Food and beverage demand is expected to grow significantly in the coming years.
Manufacturers are under intense pressure to meet ever-growing demand from regulators and consumers – and – will need to nourish a global population that is projected to rise from 7.8 billion in 2020 to 9.7 billion in 2050. With this demand comes a heavy dependence on fossil fuels. Effective energy management is now a business necessity, and all eyes are on industry to address its responsibility for the depletion of fossil fuels and the emission of carbon dioxide in food and beverage plants. The pressure on food and beverage companies to maximise resources has never been greater.
“It is more important than ever to accelerate the sustainable transformation of food and drink factories,” Latif Faiyaz, head of flexible purchasing & energy strategy at Northern Gas and Power.
Greener and More Sustainable
Shareholders and stakeholders in the supply chain, such as the supermarkets, are putting pressure on food and drink factories to become greener and more sustainable.
“The reality is, it is a win-win for all parties,” notes Faiyaz. “Reducing waste, increasing efficiency help lower the bottom line for any business, they so happen to boost the environmental credentials as well. If the food and beverage sector looks at this as an opportunity to increase its value, it can see it is also ideal for people, planet and profit.”
Developing energy efficiency strategies is crucial. Energy efficiency initiatives enable industries such as food and beverage to reduce their consumption and improve their operational output, thereby improving their benefits to clients.
The good news is that these companies can lead the way in energy efficiency. “Companies first need to measure where their energy is used,” says Latif Faiyaz. “Once you have visibility of what the causes are for energy consumption, eg a specific process or piece of machinery, it is then easier to identify what efficiencies can be found for that particular consumption”.

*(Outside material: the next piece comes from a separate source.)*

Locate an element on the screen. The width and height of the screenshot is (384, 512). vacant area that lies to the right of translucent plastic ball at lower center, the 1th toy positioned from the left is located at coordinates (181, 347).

By way of further example, Faiyaz says if a boiler takes 60 per cent of the gas consumption, it makes sense to focus on how that can be made more efficient, either a new boiler, combined heat or power unit, or an alternative to natural gas, such as food waste or development of hydrogen to truly cut emissions. This also has the added bonus of reducing costs.

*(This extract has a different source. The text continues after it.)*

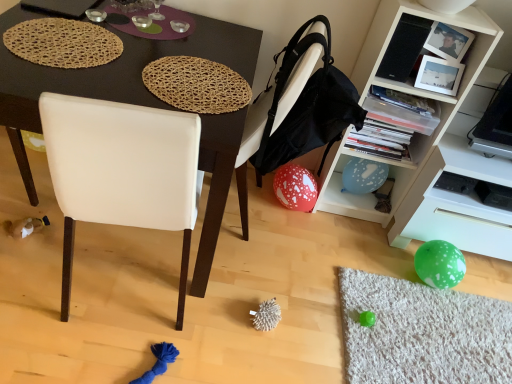
Locate an element on the screen. vacant area that lies in front of white matte cabinet at upper right is located at coordinates (355, 250).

“By taking the biggest consumer, you boost not only the efficiency, but the cost, and the green credentials of the business,” Faiyaz adds.

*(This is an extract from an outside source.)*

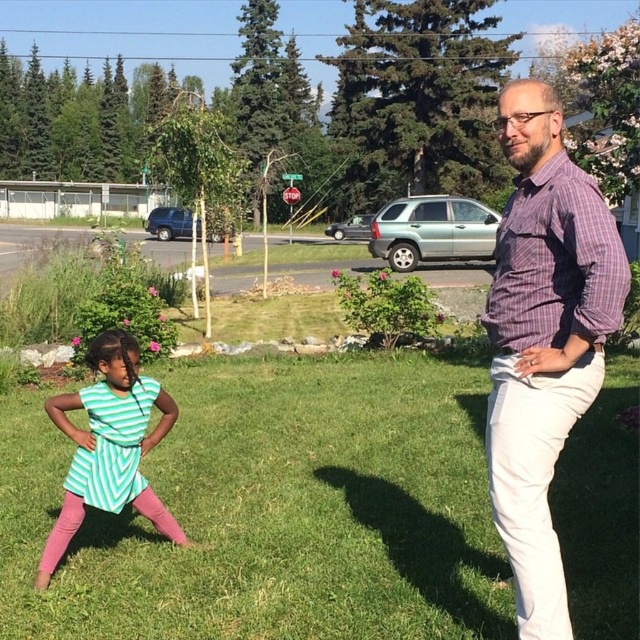
You are a photographer trying to capture both the purple checkered shirt at right and the green striped dress at lower left in a single frame. Which object should you focus on first to ensure both are in the frame?

You should focus on the green striped dress at lower left first because it occupies more space and will require more attention to frame properly, ensuring the purple checkered shirt at right also fits in the composition.

You are standing in the park and want to place a small picnic basket on the green grass at center. What are the coordinates where you should place it?

The coordinates for the green grass at center are point (275, 509), so you should place the picnic basket there.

Renewable sources Energy conservation is vital for the sustainable development of the food and beverage industry.
Savings could be as little as a few per cent, to over 40 per cent in savings in year one, according to Faiyaz. Such is the plethora of technologies available. Variable speed drives for motors typically have a sub one year payback. However solar PV typically has a payback of around eight years.
Each site is unique, therefore there is no one size fits all solution, neither is there one financing of these solutions.
The food and beverage processing industry has the potential to integrate the use of renewable energy sources to reduce pollution and waste generation, and so reduce overall costs.
Producing energy on-site is the best means to reduce costs. Renewable energy such as solar on the roof or the car park is the ideal way to utilise those spaces. Vertical wind turbines are also commercially viable, but produce little energy.
Anaerobic digestion plants are a viable source for power and gas supplies but require a large amount of organic waste to fuel them. Hydrogen production is the next generation that will replace gas fired CHPs, however this market is very much embryonic.
Geothermal power from an abandoned coal mine is the most robust way to extract heat for the long term, however such projects are incredibly costly and take time to develop, but will last more than 50 years.
It’s clear business-as-usual operating costs – including energy – is no longer acceptable. An accessible path to greater profit is balancing profitability and sustainability and transforming challenges into opportunities.
The constant quest to decrease costs and increase tight margins – while serving a growing population and meeting increasing demands from consumers and regulators – is weighing on the food and beverage industry. The technology to cut energy costs, reduce energy consumption, boost operational performance, and extend equipment longevity exists. It’s just a question of whether or not companies choose to leverage it – and improve the sustainability of food production.